We started looking around what’s going on and found out the following in that order:

  • the number of workers on the app-server rose dramatically
  • but the CPU consumption did not
  • the number of connections to the database reached the upper limit
  • but the CPU consumption did not rise (in fact it decreased)
  • and finally we start to see the following error messages in our monitoring tools:
Deadlock found when trying to get lock; try restarting transaction
  • by that time the system was not responding anymore
  • we checked the processlist from the database to see what it is doing
  • and found loads of REPLACE INTO statements and several big DELETE statements (running since minutes) on the same table

What is so special to that table?

It’s a cache lookup table. Everytime a page gets stored in our frontend cache, we do store some meta information about that cache entry in that database table, mostly dependencies to object data. And when that object data changes (for example the article stock), we fetch all cache entries depending on that object, flush them from the frontend cache and remove the information about it from the lookup table via a simple DELETE statement.

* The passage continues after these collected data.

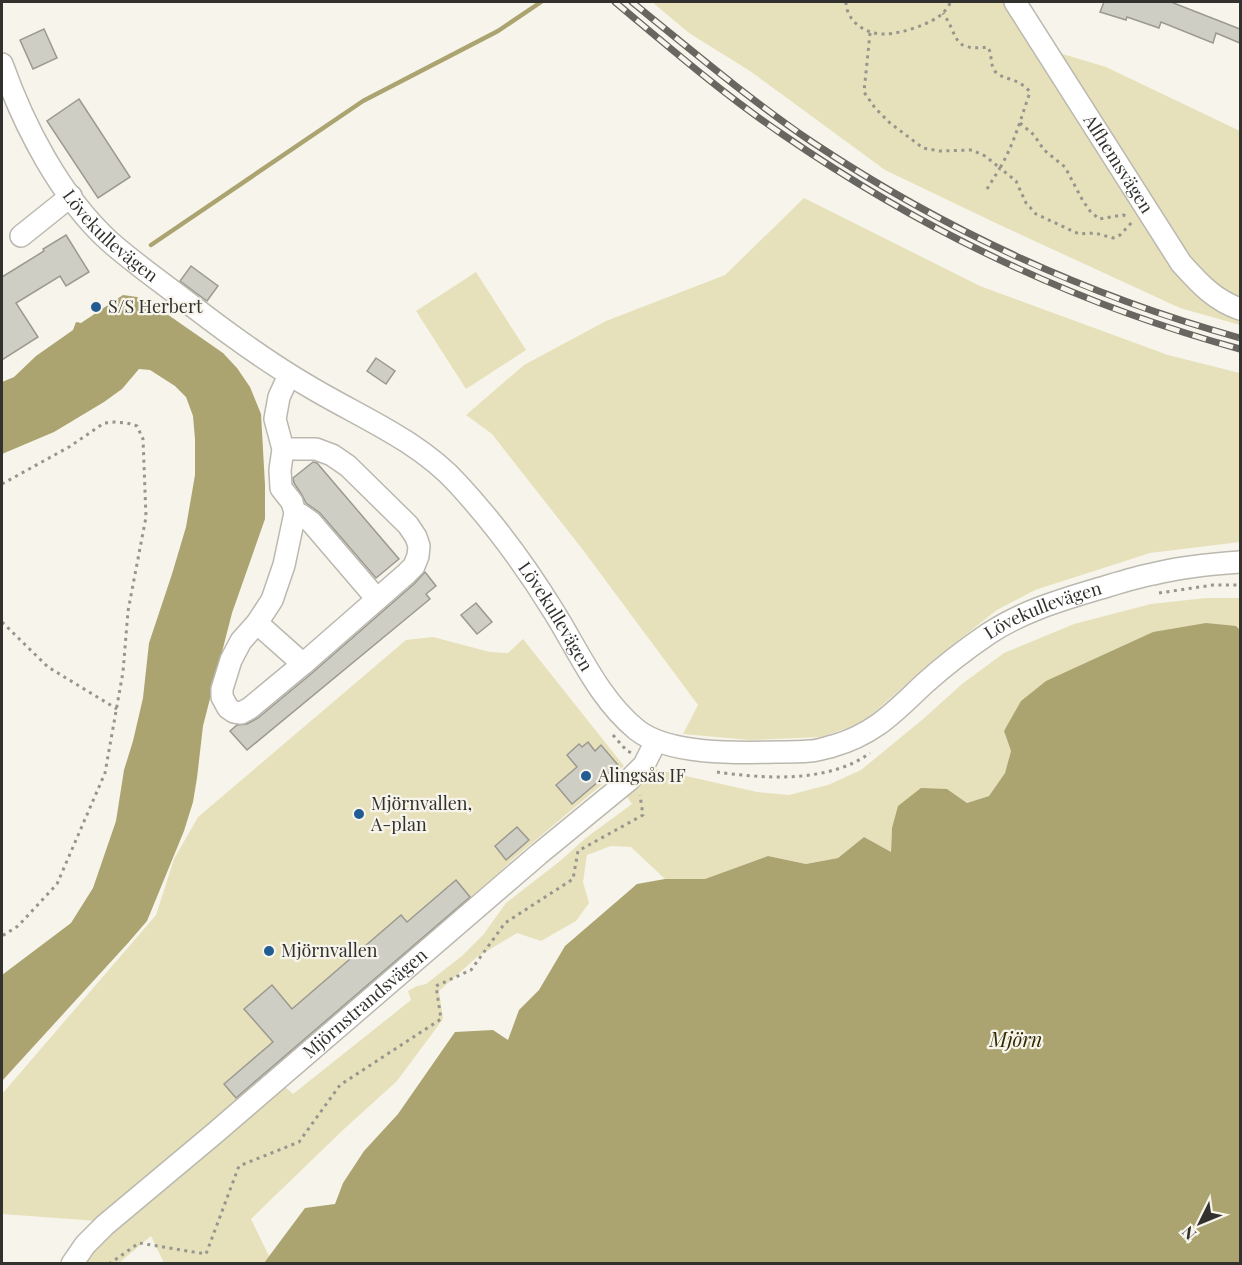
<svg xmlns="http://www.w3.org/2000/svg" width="1242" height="1265" font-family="'Playfair Display',serif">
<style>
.green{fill:#e6e1bb}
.water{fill:#aba470}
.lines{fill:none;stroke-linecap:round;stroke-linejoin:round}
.stream{stroke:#aba470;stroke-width:4.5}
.building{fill:#cfcec4;stroke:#9b9990;stroke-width:1.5}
.minor-casing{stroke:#bab8af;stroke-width:24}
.path{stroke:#96958e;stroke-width:3;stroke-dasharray:3 4.5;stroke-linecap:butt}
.minor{stroke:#fff;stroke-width:21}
.rail-casing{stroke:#676660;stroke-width:7}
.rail{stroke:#f7f5eb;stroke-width:4.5;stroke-dasharray:14;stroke-linecap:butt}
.poi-dot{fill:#235c93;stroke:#f7f5eb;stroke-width:2}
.labels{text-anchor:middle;stroke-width:4.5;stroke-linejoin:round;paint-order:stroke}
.street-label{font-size:18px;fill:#32312d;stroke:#f7f5eb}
.poi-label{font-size:18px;fill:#32312d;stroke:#f7f5eb;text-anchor:start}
.water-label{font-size:20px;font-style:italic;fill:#302a00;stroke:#f7f5eb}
</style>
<rect width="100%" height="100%" fill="#f7f5eb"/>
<path class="green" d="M 652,2 L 1006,2 L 1036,46 L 1106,67 L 1240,131 L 1240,325 L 1180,308 L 1002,226 L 885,170 L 750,71 L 689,33 Z
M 804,198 L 980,286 L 1168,355 L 1240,373 L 1240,542 L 1150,553 L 1035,590 L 997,610 L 937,657 L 863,722 L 822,737 L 750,740 L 683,734 L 698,705 L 583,550 L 506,452 L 492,434 L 466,415 L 524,365 L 606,321 L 725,275 Z
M 476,272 L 526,350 L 466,389 L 416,311 Z
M 1206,598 L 1240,598 L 1240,630 L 1236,626 L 1153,632 L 1105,655 L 1004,730 L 1011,751 L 1005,773 L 989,796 L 967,803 L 947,789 L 892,828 L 891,853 L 864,837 L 838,858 L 806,864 L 768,856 L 705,879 L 665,879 L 631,847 L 611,846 L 587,855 L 583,882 L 589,903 L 576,921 L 541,941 L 517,933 L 477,957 L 439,991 L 443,1019 L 397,1081 L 343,1130 L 251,1219 L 269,1256 L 264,1263 L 164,1263 L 151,1236 L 119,1263 L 84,1264 L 83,1262 L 108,1232 L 284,1086 L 293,1094 L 411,1000 L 408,991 L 417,986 L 426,984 L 463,955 L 483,935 L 506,903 L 560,861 L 587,837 L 632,804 L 625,794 L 655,769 L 757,792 L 789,795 L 828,785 L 861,770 L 922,720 L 962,684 L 1004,653 L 1074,624 L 1151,604 Z
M 433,637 L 490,652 L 508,653 L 523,639 L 624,766 L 512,860 L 475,898 L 97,1221 L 2,1214 L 2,1094 L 156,915 L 174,859 L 198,817 L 406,640 Z"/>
<path class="water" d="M 123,295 L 137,297 L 164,312 L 223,353 L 237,368 L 250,387 L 261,414 L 265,485 L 265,519 L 232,613 L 203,726 L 197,778 L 193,802 L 184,831 L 147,921 L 128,943 L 2,1081 L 2,975 L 71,923 L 93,888 L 116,821 L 124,770 L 133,741 L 143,698 L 149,643 L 172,574 L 186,527 L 195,475 L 195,439 L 193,416 L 186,397 L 175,386 L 150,370 L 139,369 L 122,389 L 104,402 L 54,432 L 2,454 L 2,382 L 14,377 L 36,356 L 73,330 L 76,322 L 81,323 Z
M 1206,623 L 1236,626 L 1240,630 L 1240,1263 L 264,1263 L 305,1208 L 335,1204 L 343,1183 L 364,1151 L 398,1114 L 455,1032 L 493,1030 L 508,1040 L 519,1010 L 539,990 L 565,946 L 637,884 L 665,879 L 705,879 L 768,856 L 806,864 L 838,858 L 864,837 L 891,852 L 892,828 L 898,806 L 921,788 L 947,789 L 967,803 L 989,796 L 1005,773 L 1011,751 L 1004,731 L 1021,701 L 1046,681 L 1153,632 Z"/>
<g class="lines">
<path class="stream" d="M 151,245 L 363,101 L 498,31 L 541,2"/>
</g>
<path class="building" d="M 1104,2 L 1171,2 L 1240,29 L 1240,43 L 1216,33 L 1213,43 L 1161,22 L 1159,28 L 1127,17 L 1126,20 L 1100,12 Z
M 44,29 L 57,58 L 33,69 L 20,40 Z
M 79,99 L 130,177 L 98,198 L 47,121 Z
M 66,235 L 89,272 L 66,286 L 60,276 L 16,303 L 38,337 L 2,360 L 2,277 L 44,251 L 43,249 Z
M 191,266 L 218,286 L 207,301 L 180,281 Z
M 376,358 L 395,371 L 386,384 L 367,371 Z
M 313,462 L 317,463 L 399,559 L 376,578 L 320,513 L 306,503 L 302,495 L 294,483 L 293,478 Z
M 425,572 L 436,586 L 426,594 L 430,599 L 247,750 L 230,731 L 237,725 L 247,724 L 258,718 L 311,674 L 414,584 Z
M 476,603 L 492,622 L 477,634 L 461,615 Z
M 588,742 L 595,751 L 601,745 L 618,765 L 572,804 L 556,785 L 577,767 L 567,755 L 579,744 L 582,747 Z
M 517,827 L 529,840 L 506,860 L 495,846 Z
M 456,880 L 470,897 L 236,1098 L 224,1084 L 273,1042 L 244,1009 L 272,985 L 292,1009 L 401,915 L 407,922 Z"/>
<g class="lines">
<defs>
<g id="minor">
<path id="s1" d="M 1015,2 L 1181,263 C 1199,283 1214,300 1240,309"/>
<path id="s2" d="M 2,64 C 24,126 60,196 109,241 C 135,264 164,284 191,305 C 230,335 268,363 310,387 C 360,417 418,440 458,484 C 492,521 527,568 554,612 C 579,652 599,699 637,730 C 669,755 738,753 777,752 C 788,752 799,752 810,751 C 817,751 825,748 833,746 C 875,734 894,712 924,684 C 944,666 966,649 988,634 C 1020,613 1054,602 1091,591 C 1112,585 1132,578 1153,574 C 1181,567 1211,564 1240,562"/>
<path d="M 21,236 L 71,196"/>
<path d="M 283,449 L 316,449 L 332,455 L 348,466 L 408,525 L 416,537 L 419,546 L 418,556 L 414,566 L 406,574 L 303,664 L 250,708 L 241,713 L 234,712 L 228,708 L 222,697 L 222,689 L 231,660 L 241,641 L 257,623 L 272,600 L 284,565 L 295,513 L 292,502 L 281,488 L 280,470 L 283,449 L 275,419 L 279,397 L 289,375"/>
<path d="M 295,513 L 301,515 L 311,522 L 377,599"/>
<path d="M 257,623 L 303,664"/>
<path id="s3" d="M 72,1264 L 85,1245 L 105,1225 L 215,1133 L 539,854 L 628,781 L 644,765 L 656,741"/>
</g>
</defs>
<use href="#minor" class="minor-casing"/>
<path class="path" d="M 846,2 C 846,21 866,35 885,34 C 900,34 932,24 943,13 C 946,10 949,5 951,2
M 870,33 L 864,92 L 875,108 L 890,123 L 923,148 L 939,151 L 972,150 L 985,156 L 1000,168 C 1014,144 1021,118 1030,92 C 1027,88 1023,85 1019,83 C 1011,78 999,78 994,70 C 990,62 992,54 988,47 C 951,51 960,38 943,13
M 1020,123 L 1034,135 L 1044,150 L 1065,167 L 1083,201 L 1090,211 L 1099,219 L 1123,215 L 1129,217
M 987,189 L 1000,168 L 1016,181 L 1026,203 L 1036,214 L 1079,234 L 1095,233 L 1113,238 L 1120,235 L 1134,220
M 2,484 L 69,447 L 104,423 L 115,422 L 127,423 L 137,426 L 143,439 L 146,517 L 128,611 L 123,672 L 105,773 L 57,884 L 18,926 L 2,936
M 1159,593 L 1213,585 L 1240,585
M 2,622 L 48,667 L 117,709
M 613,735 L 627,751 L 632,753
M 717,772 C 765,779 829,783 870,753
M 109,1264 L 139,1243 L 206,1254 L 239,1166 L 299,1142 L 340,1085 L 441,1019 L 436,986 L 471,970 L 505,923 L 573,879 L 578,851 L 643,815 L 640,795"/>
<use href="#minor" class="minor"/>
<defs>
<path id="rail" d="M 615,2 C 669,47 723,94 782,134 C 923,231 1075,304 1240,349
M 632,2 C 691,50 749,99 812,142 C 946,231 1085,295 1240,338"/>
</defs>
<use href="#rail" class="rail-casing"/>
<use href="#rail" class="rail"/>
</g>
<g class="poi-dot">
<circle cx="96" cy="307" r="6"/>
<circle cx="586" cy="776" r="6"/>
<circle cx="359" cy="814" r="6"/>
<circle cx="269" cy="951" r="6"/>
</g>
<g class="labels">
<g class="street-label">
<text dy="6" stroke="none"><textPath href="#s1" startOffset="192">Alfhemsvägen</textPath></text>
<text dy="6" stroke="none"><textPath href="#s2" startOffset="206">Lövekullevägen</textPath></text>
<text dy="6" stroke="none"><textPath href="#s2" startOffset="1394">Lövekullevägen</textPath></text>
<text dy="6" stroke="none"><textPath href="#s2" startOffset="800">Lövekullevägen</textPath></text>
<text dy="6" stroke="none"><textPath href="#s3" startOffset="393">Mjörnstrandsvägen</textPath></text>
</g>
<g class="poi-label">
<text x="108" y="313">S/S Herbert</text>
<text x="598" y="782">Alingsås IF</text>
<text x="371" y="810">Mjörnvallen,<tspan x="371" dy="21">A-plan</tspan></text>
<text x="281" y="957">Mjörnvallen</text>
</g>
<g class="water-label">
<text x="1016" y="1047">Mjörn</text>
</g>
</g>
<rect width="1242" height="1265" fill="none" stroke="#32312d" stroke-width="6"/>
<g transform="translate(1200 1223) rotate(227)" stroke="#f7f5eb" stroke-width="4.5" paint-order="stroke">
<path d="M0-4.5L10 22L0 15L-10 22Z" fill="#32312d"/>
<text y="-9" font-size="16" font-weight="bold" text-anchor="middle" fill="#32312d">N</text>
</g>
</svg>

New entries in that lookup table are not created via INSERT, but via a REPLACE INTO statement. This is because it could happen, that two requests hit the same page, both are a cache miss and both try to create an entry in that lookup table. Easy solution …

The InnoDB gap lock

While digging deeper into that problem with our deadlocks, i found an article from Jervin Real from Percona about the InnoDB gap lock where he states the following:

For a non-INSERT write operation where the WHERE clause does not match any row, I expected there should’ve been no locks to be held by the transaction, but I was wrong

Until the moment i read that, i expected the same. But when you read that article from Jervin and the aging bug report in the MySQL bugzilla about the gap lock, you will understand that this makes perfect sense and you start to think about a REPLACE INTO statement being the right thing in this situation.

How we solved that problem?

We just replaced that REPLACE INTO statement with a INSERT ON DUPLICATE KEY UPDATE statement, which does exactly this. If the primary key is found, it updates that record, if not, the record gets inserted. This solved the problems with the deadlocks in that case.

You think that REPLACE INTO works exactly that way? Keep on reading.

The lesser known problem with REPLACE INTO

Do you know what REPLACE INTO really does? Let’s see:

CREATE TABLE a (
id INT(1) UNSIGNED NOT NULL PRIMARY KEY,
data VARCHAR(255) NULL
);
CREATE TABLE b (
id INT(1) UNSIGNED NOT NULL PRIMARY KEY,
fk INT(1) UNSIGNED NOT NULL,
data VARCHAR(255) NULL,
FOREIGN KEY (fk)
REFERENCES a(id)
ON DELETE CASCADE
);
INSERT INTO a VALUES (1, ‘test’);
INSERT INTO b VALUES (1, 1, ‘test’);
REPLACE INTO a VALUES (1, ‘data’);

What do you think will the result of a SELECT * FROM b; look like?

Exactly, the table is empty. This is because the REPLACE INTO first deletes the found record (which triggers the delete cascade) and then creates a new one. This might be expected behavior, depending on the situation, but to my understanding this would normally not be the intended behavior and at least this was new to me.